Bu istek ve ihtiyaçlar müzisyenlerin yeni stiller yaratmalarına neden oldu. Müzisyenler değişik ve garip yaklaşımları harmanladılar, gözden geçirip yeniden düzenlediler. Bu gelişmeler Jazz'ın ortaya çıkışında büyük rol oynadı.

Jazz Müzik Nasıl mı Geldi Günümüze ?

Caz (Jazz) müziği her ne kadar 1880' lerde New Orleans'ta gelişmeye başladıysa da aslen kökeni Afrika' dır.

Sömürgenin yaygın olduğu dönemlerde Amerika'ya getirilen siyahlar buraya kendi kültürel müziklerini de getirmişlerdir.
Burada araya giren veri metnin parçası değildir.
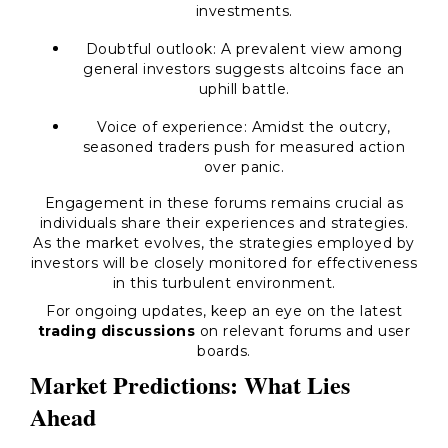
investments.
Doubtful outlook:
A prevalent view among
general investors suggests altcoins face an
uphill battle.
Voice of experience:
Amidst the outcry,
seasoned traders push for measured action
over panic.
Engagement in these forums remains crucial as
individuals share their experiences and strategies.
As the market evolves, the strategies employed by
investors will be closely monitored for effectiveness
in this turbulent environment.
For ongoing updates, keep an eye on the latest
trading discussions
on relevant forums and user
boards.
Market Predictions: What Lies
Ahead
Burada köle olarak çalışırken tarlalarda söyledikleri şarkılar cazın temeli olmuş ve 1920'lerin başında New York, Los Angeles ve Chicago'da yapılan kayıtlarla son şeklini aldı.

O zamanlar birçok değişik akım cazın ortaya çıkışında yol gösterici olmuştur. Bunlardan biri melodilerin ve akorların eşliğinde simgesel olarak özgürlüğe kavuşma çabalarıydı. Bu akım bugün doğaçlama olarak tanımladığımız olaya liderlik etmiştir.

Bir diğeri ise, siyahi Amerikalıların yarattığı blues ve ragtime gibi müzik türleriydi.Caz müziğinin neden ve nasıl Amerika'da ortaya çıktığını ve bu kadar farklı türde müziğin nasıl biraraya geldiğini anlayabilmek için, Afrikalıların kölelik Amerika'sındaki yaşamlarına göz atmamız gerekir.

Afrikalı köleler Amerika'ya getirildikleri zaman yanlarına müzik aletlerini almalarına izin verilmemişti. Ama onlar müzikal zevklerini ve geleneklerini yanlarına almışlardı. Afrikalıların yüzyıllar önce yaptığı bu hareket, Avrupa müziğinin neden Afrika kökenli Amerikalılar tarafından çalındığında daha farklı duyulduğunu biraz da olsa anlamamıza yardımcı olabilir.

Örneğin bazı köleler Avrupa kökenli kilise müziklerini, yöresel müzikleri ve dans müziklerini kendi müzik zevk ve geleneklerine uyacak şekilde değiştirdiler. Onların çocukları da atalarının müzikteki bu davalarının peşinden gittiler. Böylelikle bu müziksel tercih nesilden nesile devam etti.